Lucky Duck has been on a strong growth trajectory since it was launched by Vergonjeanne in 2016, expanding into the US two years later, France in 2019, Poland in 2020 and Italy in 2022.

The company now employs more than 60 people in addition to contractors, and had revenues of €50m last year, Vergonjeanne said in an interview this week with Board Games Insider.

Lucky Duck has found success with Kickstarters including Chronicles of Crime, a digital hybrid board game which raised almost $800,000, and its follow-up Millennium Series bundle which pulled in more than $1m.

The company picked up almost $2m for its Kingdom Rush: Rift in Time crowdfunding campaign in 2019, and has also made a name of itself as a publisher of games such as Flamecraft and localised European versions of big name games such as Dune Imperium, Too Many Bones and Cascadia.

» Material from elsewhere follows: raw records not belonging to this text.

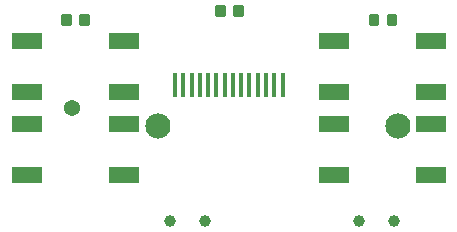
<source format=gbs>
G75*
%MOIN*%
%OFA0B0*%
%FSLAX25Y25*%
%IPPOS*%
%LPD*%
%AMOC8*
5,1,8,0,0,1.08239X$1,22.5*
%
%ADD10R,0.01778X0.08274*%
%ADD11C,0.00850*%
%ADD12R,0.10400X0.05400*%
%ADD13C,0.03943*%
%ADD14C,0.08400*%
%ADD15C,0.05400*%
D10*
X0058640Y0058876D03*
X0061396Y0058876D03*
X0064152Y0058876D03*
X0066907Y0058876D03*
X0069663Y0058876D03*
X0072419Y0058876D03*
X0075175Y0058876D03*
X0077931Y0058876D03*
X0080687Y0058876D03*
X0083443Y0058876D03*
X0086199Y0058876D03*
X0088955Y0058876D03*
X0091711Y0058876D03*
X0094467Y0058876D03*
D11*
X0123459Y0082015D02*
X0126009Y0082015D01*
X0126009Y0078965D01*
X0123459Y0078965D01*
X0123459Y0082015D01*
X0123459Y0079814D02*
X0126009Y0079814D01*
X0126009Y0080663D02*
X0123459Y0080663D01*
X0123459Y0081512D02*
X0126009Y0081512D01*
X0129459Y0082015D02*
X0132009Y0082015D01*
X0132009Y0078965D01*
X0129459Y0078965D01*
X0129459Y0082015D01*
X0129459Y0079814D02*
X0132009Y0079814D01*
X0132009Y0080663D02*
X0129459Y0080663D01*
X0129459Y0081512D02*
X0132009Y0081512D01*
X0080828Y0084968D02*
X0078278Y0084968D01*
X0080828Y0084968D02*
X0080828Y0081918D01*
X0078278Y0081918D01*
X0078278Y0084968D01*
X0078278Y0082767D02*
X0080828Y0082767D01*
X0080828Y0083616D02*
X0078278Y0083616D01*
X0078278Y0084465D02*
X0080828Y0084465D01*
X0074828Y0084968D02*
X0072278Y0084968D01*
X0074828Y0084968D02*
X0074828Y0081918D01*
X0072278Y0081918D01*
X0072278Y0084968D01*
X0072278Y0082767D02*
X0074828Y0082767D01*
X0074828Y0083616D02*
X0072278Y0083616D01*
X0072278Y0084465D02*
X0074828Y0084465D01*
X0029647Y0082015D02*
X0027097Y0082015D01*
X0029647Y0082015D02*
X0029647Y0078965D01*
X0027097Y0078965D01*
X0027097Y0082015D01*
X0027097Y0079814D02*
X0029647Y0079814D01*
X0029647Y0080663D02*
X0027097Y0080663D01*
X0027097Y0081512D02*
X0029647Y0081512D01*
X0023647Y0082015D02*
X0021097Y0082015D01*
X0023647Y0082015D02*
X0023647Y0078965D01*
X0021097Y0078965D01*
X0021097Y0082015D01*
X0021097Y0079814D02*
X0023647Y0079814D01*
X0023647Y0080663D02*
X0021097Y0080663D01*
X0021097Y0081512D02*
X0023647Y0081512D01*
D12*
X0009116Y0028683D03*
X0009116Y0045683D03*
X0009116Y0056242D03*
X0009116Y0073242D03*
X0041628Y0073242D03*
X0041628Y0056242D03*
X0041628Y0045683D03*
X0041628Y0028683D03*
X0111478Y0028683D03*
X0111478Y0045683D03*
X0111478Y0056242D03*
X0111478Y0073242D03*
X0143990Y0073242D03*
X0143990Y0056242D03*
X0143990Y0045683D03*
X0143990Y0028683D03*
D13*
X0131671Y0013561D03*
X0119860Y0013561D03*
X0068679Y0013561D03*
X0056868Y0013561D03*
D14*
X0052927Y0045057D03*
X0132927Y0045057D03*
D15*
X0024447Y0050994D03*
M02*

</source>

The company’s use of digital elements in its games is no surprise given Vergonjeanne’s background running a pair of video game developers prior to creating Lucky Duck – and he told Board Games Insider the buyout would most likely see them building “Goliath Digital”.

Scott Morris, chief sales and marketing officer at Lucky Duck, told Board Games Insider, “I’ve been through a lot of personal acquisitions in my past in other companies – I worked for a tech company that went through 13 different acquisitions of software and hardware companies, and there’s generally two types of acquisitions.

“There’s one where you’re acquiring someone for their IP, which is generally a tougher one because it usually means loss of people and it usually means they’re just buying the actual intellectual property of a piece of software of an item or something like that.

“And then there’s an acquisition of people and of knowledge and capabilities, and that’s what this really is. When you look at Goliath as a company they have Goliath Games, which is the games that they’re known for from a family and kids perspective, they have a party games division, and they have a company called Pressman they bought a couple of years ago – traditional games, backgammon etc.”

“..but they haven’t been able to break into strategy games… it’s not the same thing, it’s not easy. The strategy board games market, the hobby retail market is very, very different.”

Vergonjeanne said in a press statement, “Goliath’s entrepreneurial spirit perfectly aligns with ours. This partnership empowers us to continue investing in cutting-edge strategy games while leveraging Goliath’s expansive global distribution network to reach an even broader audience of tabletop gamers.”

He added in a Facebook post, “A family owned toy-focused worldwide publisher, with who we found a deep complementary partnership, from our people’s skills to the type of products we have learn to find and publish.

“Not only is it the best possible next move for Lucky Duck Games, but on a more personal note this is a meaningful moment for me too. Looking forward to the many opportunities this new chapter will bring.”